Phase-In Employees Physically Returning to the Workplace

  • Create a recall schedule using nondiscriminatory factors (seniority levels, etc.) for employee phase-in selection and decide who will return to the workplace and when. Stagger recall start dates following the delineation of various Employee groups.
  • Provide specific instructions to employees once established. Make employees aware of any policy and procedural updates and confirm receipt of these details with each prior to the recall date.
  • Consider adopting a work share program or supplemental unemployment benefits (SUB) plan if employees are being recalled and face reduced number of hours.

Notify Your State Unemployment Agency

  • Report and validate information related to employees that are being recalled to State Unemployment Agencies (this may be required depending on what state your business operates in).


Policies & Procedures

Update Employee Handbook

  • Revise any new corporate policies and procedures that have been implemented in response to the outbreak.
  • Add language to any line items to include employee guidance for newly implemented policies and procedures (updated workplace safety guidelines that will remain permanent, teleworking tools and requirements, enhanced technology security measures, etc.)
  • Review and/or revise leave policies including paid time off (PTO), bereavement, remote work and childcare policies.
  • Review guidance surrounding the Families First Coronavirus Response Act (FFCRA) to determine how legislation may impact your revised leave policies.

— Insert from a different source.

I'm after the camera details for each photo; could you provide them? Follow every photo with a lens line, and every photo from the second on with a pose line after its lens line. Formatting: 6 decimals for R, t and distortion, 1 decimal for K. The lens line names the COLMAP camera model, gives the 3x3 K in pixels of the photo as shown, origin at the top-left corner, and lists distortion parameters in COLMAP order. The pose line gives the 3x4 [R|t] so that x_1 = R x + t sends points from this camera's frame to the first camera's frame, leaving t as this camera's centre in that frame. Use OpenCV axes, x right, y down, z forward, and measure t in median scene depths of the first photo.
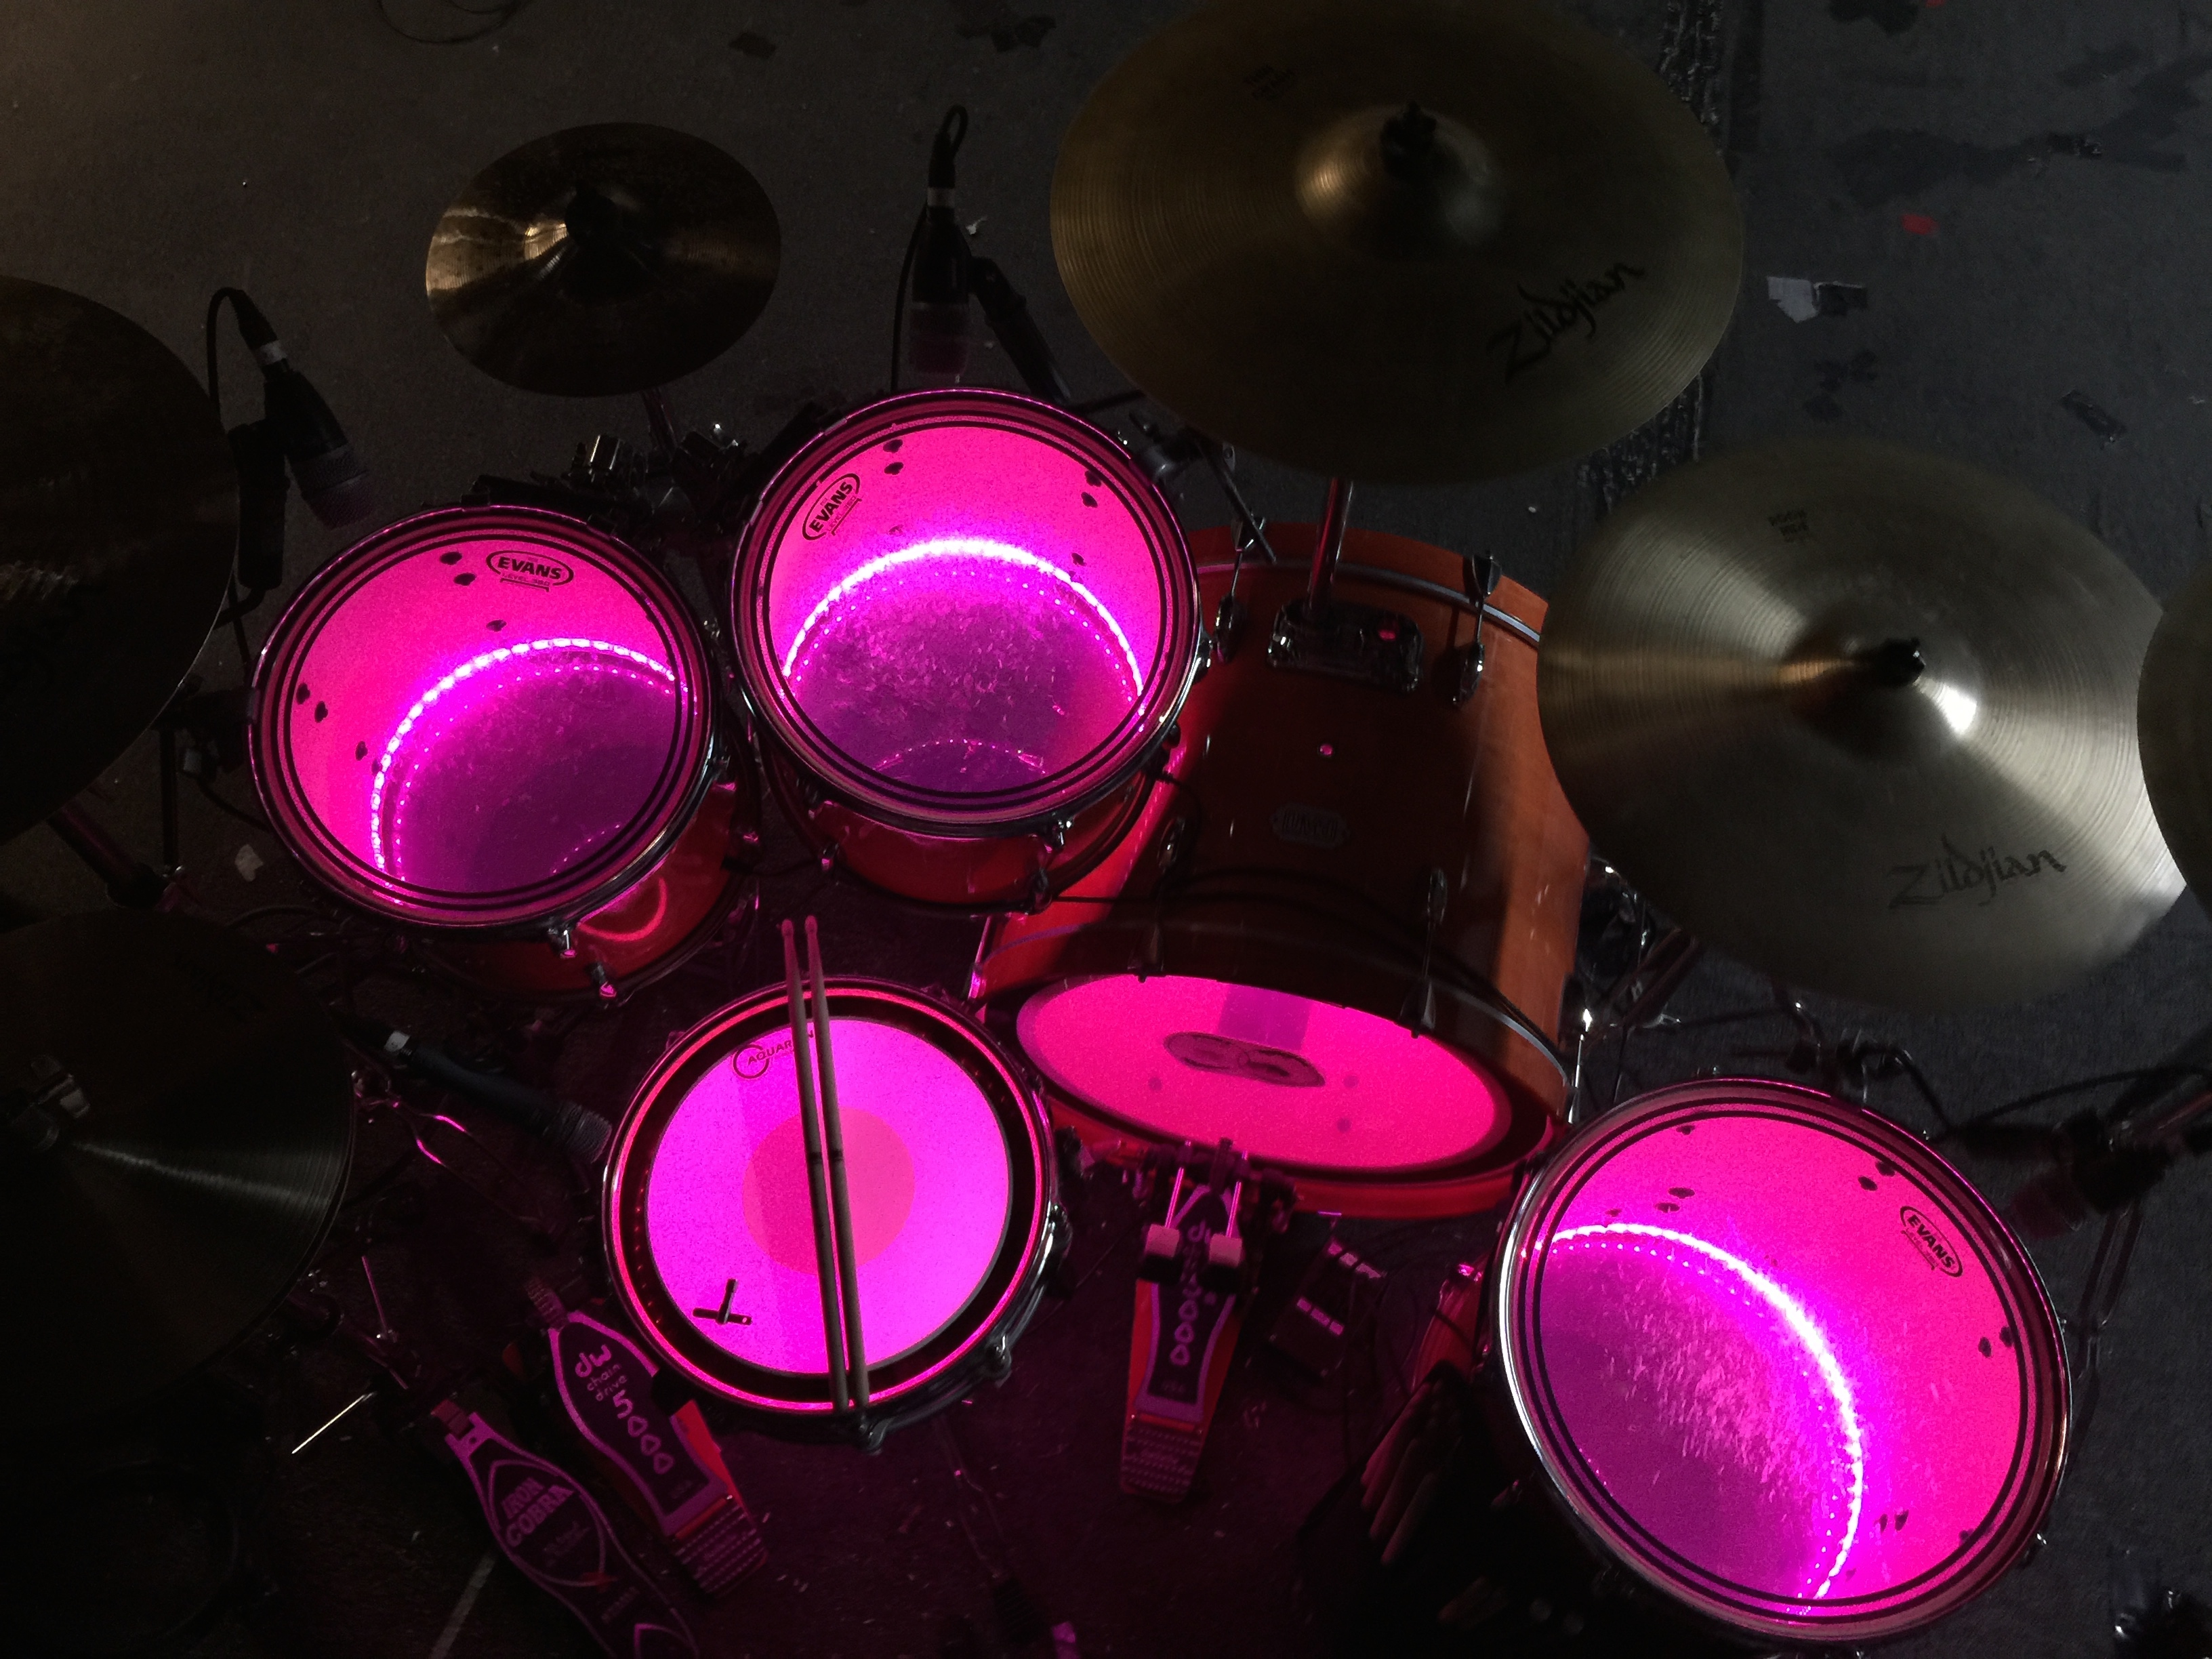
lens RADIAL K [[1868.8, 0, 1094.6], [0, 1868.8, 835.9], [0, 0, 1]] dist [0.079403, -0.083883]
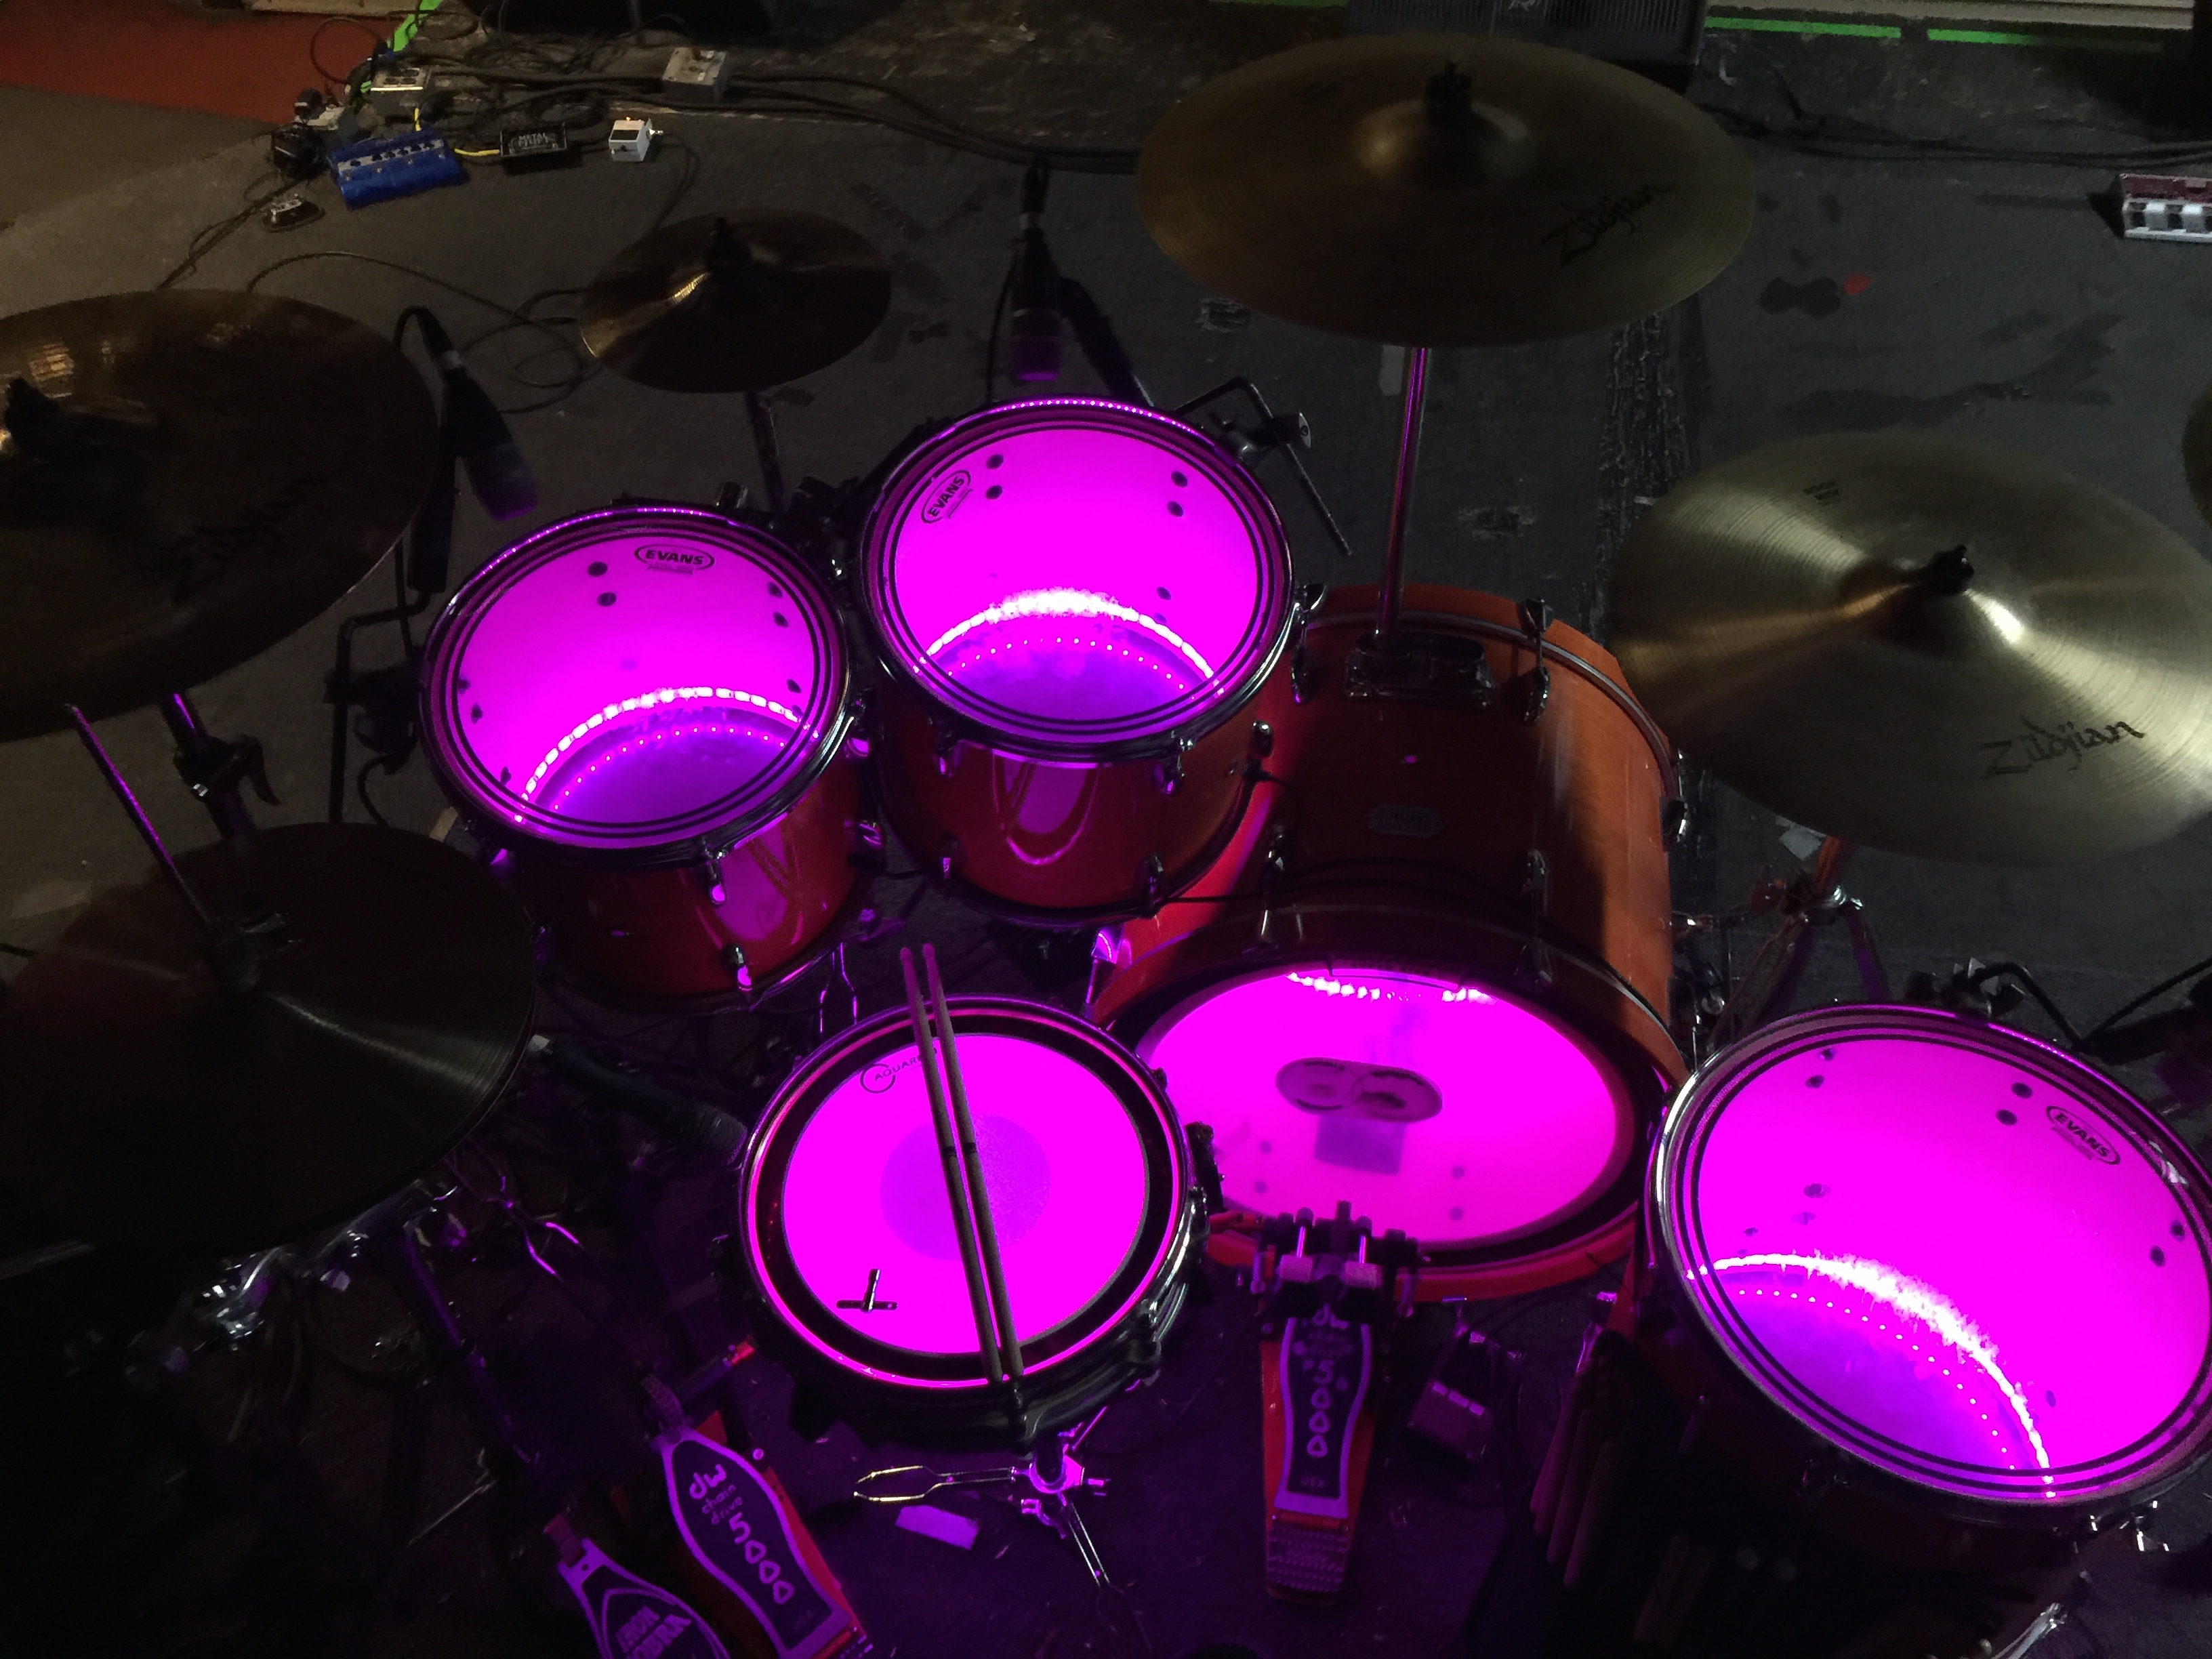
lens RADIAL K [[1868.8, 0, 1094.6], [0, 1868.8, 835.9], [0, 0, 1]] dist [0.079403, -0.083883]
pose [[0.997726, -0.067208, 0.005108, -0.062244], [0.066453, 0.968197, -0.241200, 0.241415], [0.011265, 0.240991, 0.970462, -0.006877]]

Update or Establish a Pandemic Recovery Plan

  • Amend existing plans to include up-to-date emergency information such as workplace considerations or any revisions to protocols for responding to global disasters.
  • Establish an operational emergency team to continuously monitor external and internal data and implement appropriate protocols as guidance is being continuously updated.
  • Launch procedures for alert and outbreak verification to receive any early warnings should the virus re-surge – have a plan in the event additional stay at home directives are advised.


Communicate to Mitigate Workforce Anxiety

It’s important to keep in mind that employees returning to the workplace may have experienced some physical, emotional, psychological or even financial hardship throughout the various stages of the pandemic. Recommendations surrounding communication include:

Reinforce Cultural Reminders

  • Reiterate any messaging of the overall vision of the organization and how it may be impacted during this time of change and stress.
  • Make clear that a safe workplace ultimately is shared responsibility for the health of all employees.

Increase and Maintain Engagement with Employees

  • A thoughtful communication plan will net positive results among employees. Consider ongoing and frequent updates to keep employees informed. There is no such thing as “too much” communication during this time of uncertainty.
  • Provide clear guidance on where employees can turn if they experience any concerns about their health, dependent care or job security.
  • Keep employees engaged and protect their well-being (ensure that leadership across the board are providing adequate support and keeping their team connected).
  • Understand how the outbreak has impacted employees personally as this may affect their personal connection to the organization.

Some organizations may find using a mix of these readiness essentials helpful as they prepare the workplace for the physical return of their employees. As each entity begins navigating this unfamiliar territory, it is important to remain abreast of any workplace guidance published by our governing bodies, including the Centers for Disease Control (CDC), the World Health Organization (WHO) and The U.S. Department of Labor’s Occupational Safety and Health Administration (OSHA).